* **Page-level text extractions**
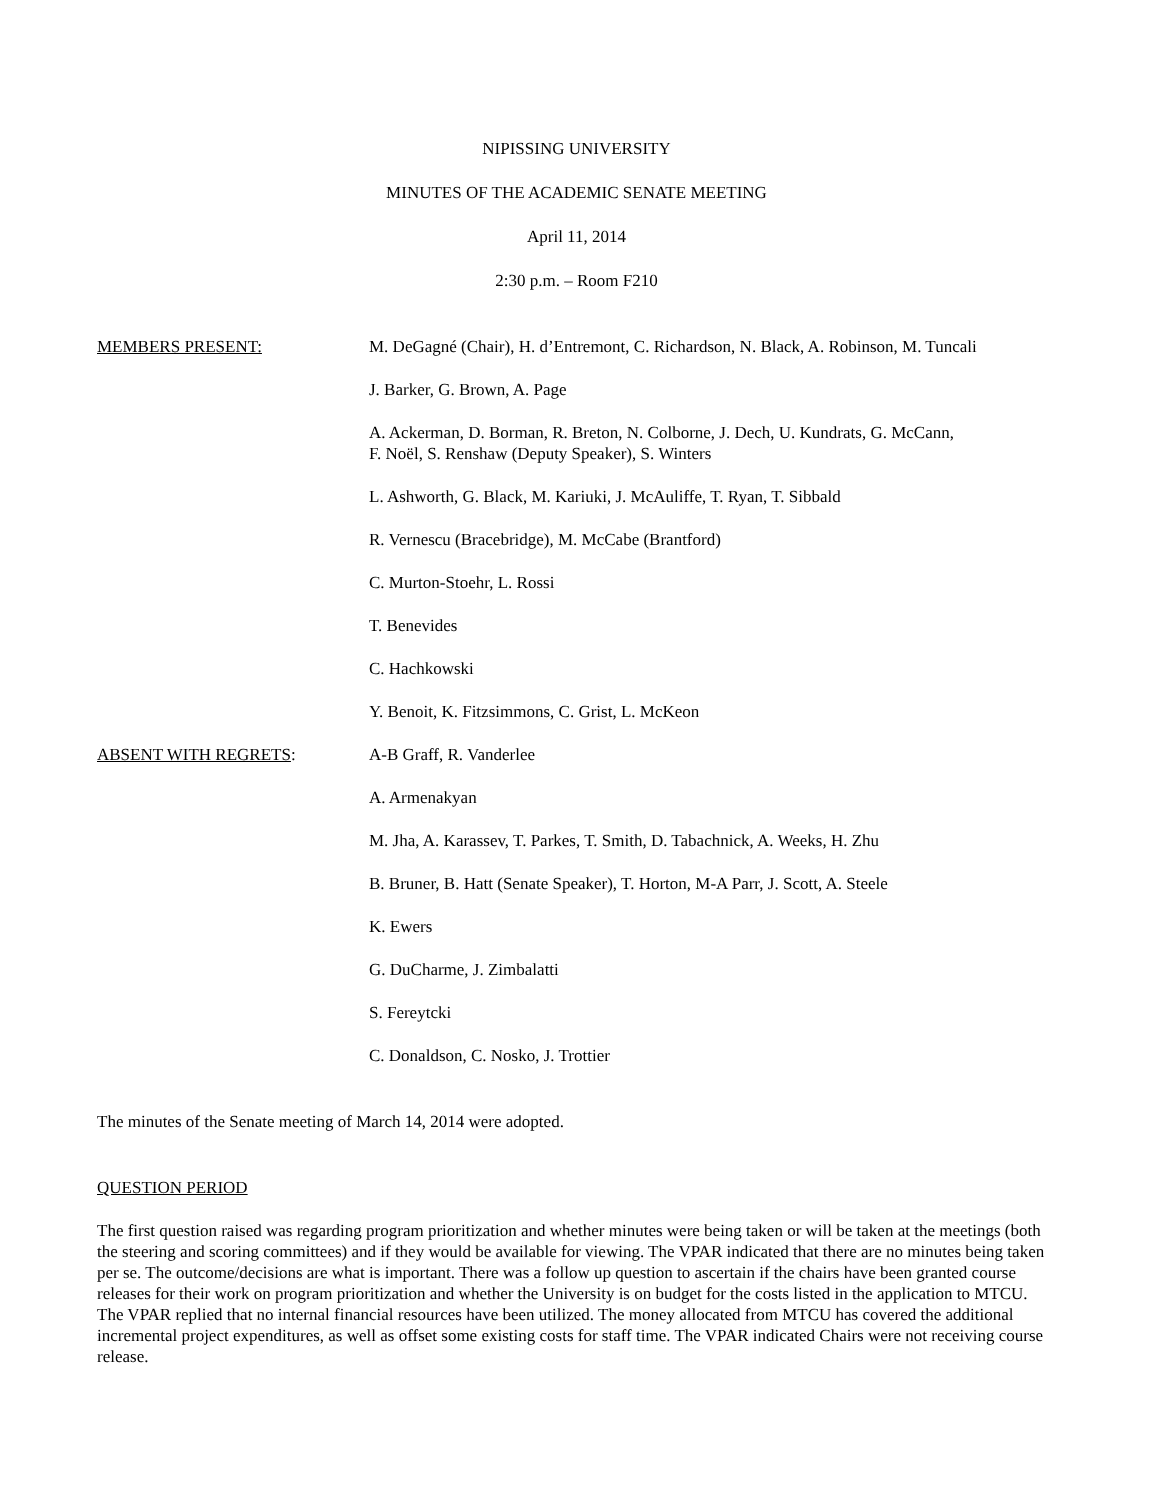NIPISSING UNIVERSITY
MINUTES OF THE ACADEMIC SENATE MEETING
April 11, 2014
2:30 p.m. – Room F210
MEMBERS PRESENT: M. DeGagné (Chair), H. d’Entremont, C. Richardson, N. Black, A. Robinson, M. Tuncali
J. Barker, G. Brown, A. Page
A. Ackerman, D. Borman, R. Breton, N. Colborne, J. Dech, U. Kundrats, G. McCann,
F. Noël, S. Renshaw (Deputy Speaker), S. Winters
L. Ashworth, G. Black, M. Kariuki, J. McAuliffe, T. Ryan, T. Sibbald
R. Vernescu (Bracebridge), M. McCabe (Brantford)
C. Murton-Stoehr, L. Rossi
T. Benevides
C. Hachkowski
Y. Benoit, K. Fitzsimmons, C. Grist, L. McKeon
ABSENT WITH REGRETS: A-B Graff, R. Vanderlee
A. Armenakyan
M. Jha, A. Karassev, T. Parkes, T. Smith, D. Tabachnick, A. Weeks, H. Zhu
B. Bruner, B. Hatt (Senate Speaker), T. Horton, M-A Parr, J. Scott, A. Steele
K. Ewers
G. DuCharme, J. Zimbalatti
S. Fereytcki
C. Donaldson, C. Nosko, J. Trottier
The minutes of the Senate meeting of March 14, 2014 were adopted.
QUESTION PERIOD
The first question raised was regarding program prioritization and whether minutes were being taken or will be taken at the meetings (both the steering and scoring committees) and if they would be available for viewing. The VPAR indicated that there are no minutes being taken per se. The outcome/decisions are what is important. There was a follow up question to ascertain if the chairs have been granted course releases for their work on program prioritization and whether the University is on budget for the costs listed in the application to MTCU. The VPAR replied that no internal financial resources have been utilized. The money allocated from MTCU has covered the additional incremental project expenditures, as well as offset some existing costs for staff time. The VPAR indicated Chairs were not receiving course release.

* **WORK INSTRUCTION**
From the data above, copy each line with the string "Black" in it.

* **WRITTEN RESPONSE**
MEMBERS PRESENT: M. DeGagné (Chair), H. d’Entremont, C. Richardson, N. Black, A. Robinson, M. Tuncali
L. Ashworth, G. Black, M. Kariuki, J. McAuliffe, T. Ryan, T. Sibbald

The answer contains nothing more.